>> START RECORD SET

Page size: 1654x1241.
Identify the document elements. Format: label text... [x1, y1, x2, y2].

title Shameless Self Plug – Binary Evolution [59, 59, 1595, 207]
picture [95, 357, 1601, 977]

>> END RECORD SET
>> START RECORD SET

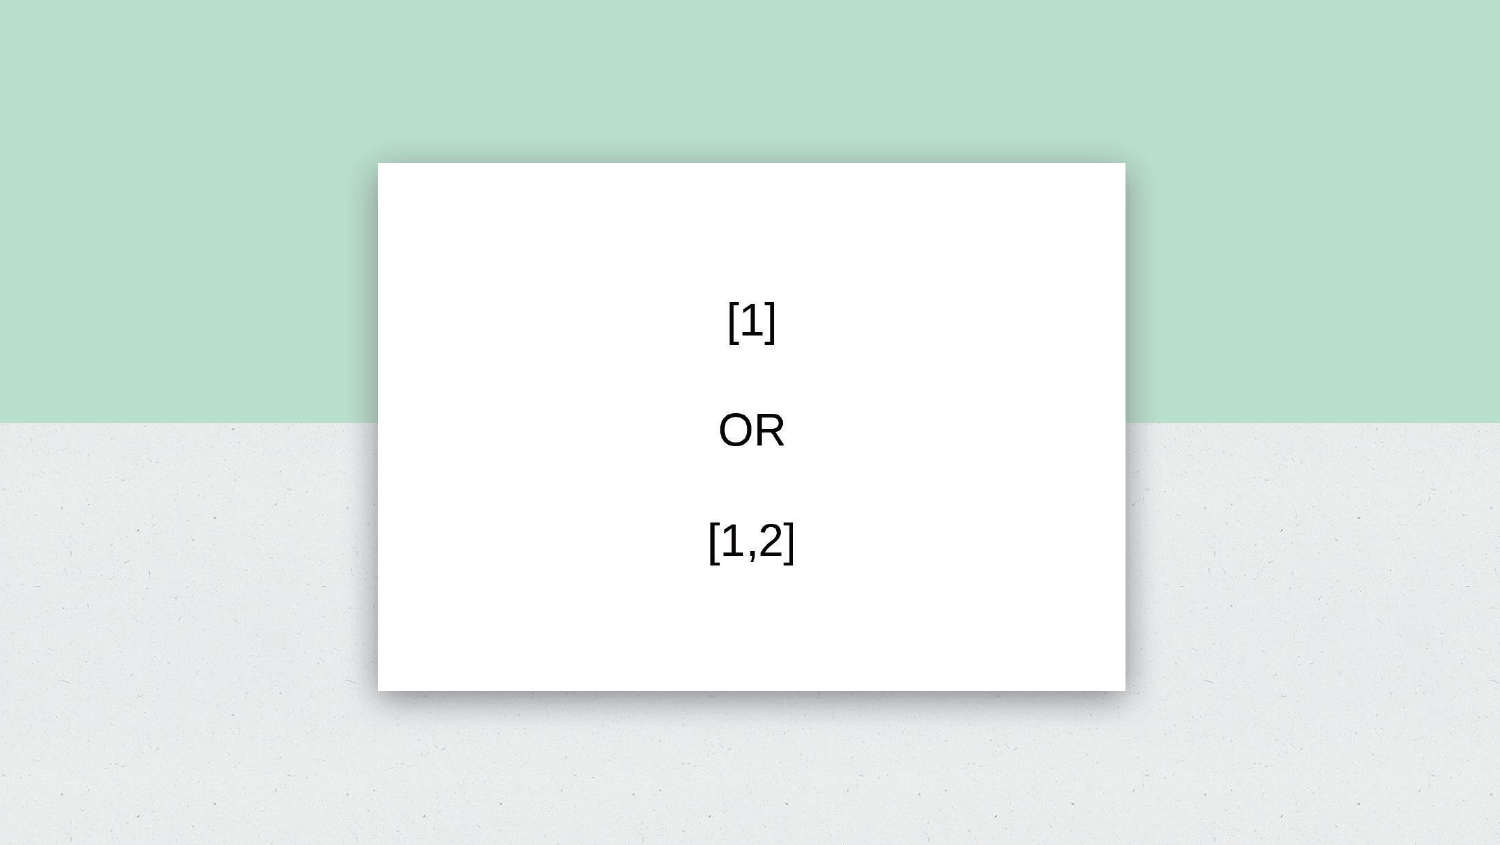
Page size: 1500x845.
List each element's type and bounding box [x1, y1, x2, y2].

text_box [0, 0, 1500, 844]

>> END RECORD SET
>> START RECORD SET

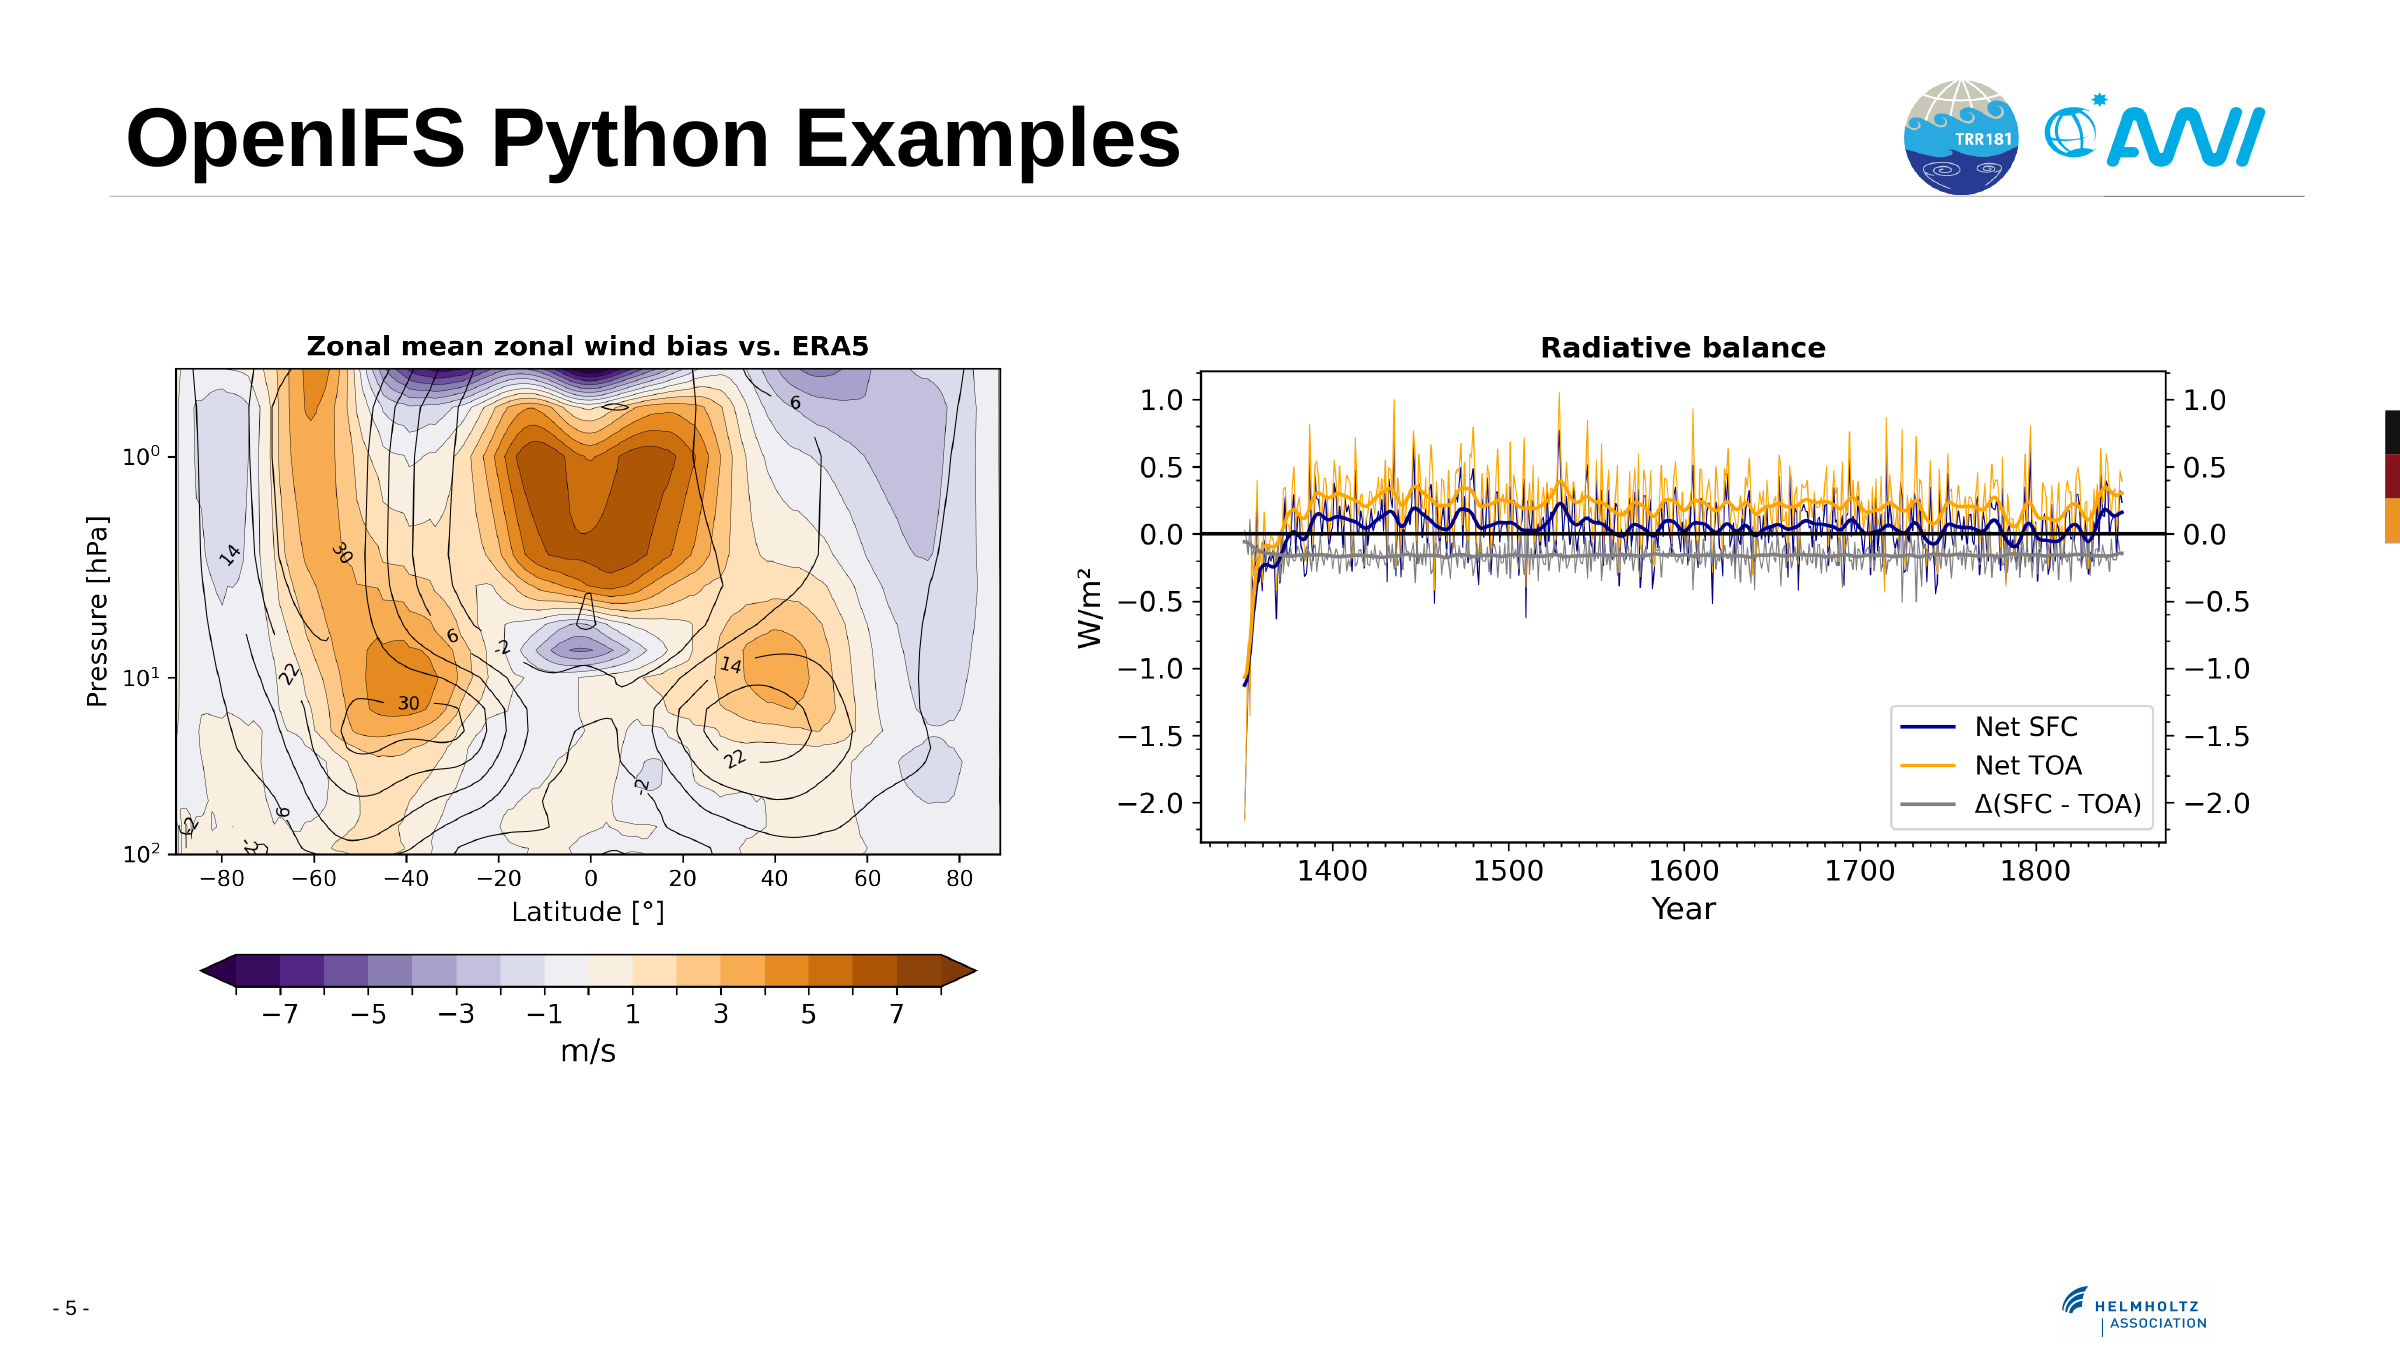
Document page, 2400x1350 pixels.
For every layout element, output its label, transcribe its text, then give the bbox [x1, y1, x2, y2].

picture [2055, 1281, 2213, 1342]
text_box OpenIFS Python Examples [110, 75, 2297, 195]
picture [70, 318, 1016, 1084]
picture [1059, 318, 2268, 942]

>> END RECORD SET

§ **INSTRUCTION**
Output every line of the material from the line with "Page size: 1654x1241." up to and including the line with "picture [95, 357, 1601, 977]", copying each one unchanged.

§ **SOLUTION TO THE PROBLEM**
Page size: 1654x1241.
Identify the document elements. Format: label text... [x1, y1, x2, y2].

title Shameless Self Plug – Binary Evolution [59, 59, 1595, 207]
picture [95, 357, 1601, 977]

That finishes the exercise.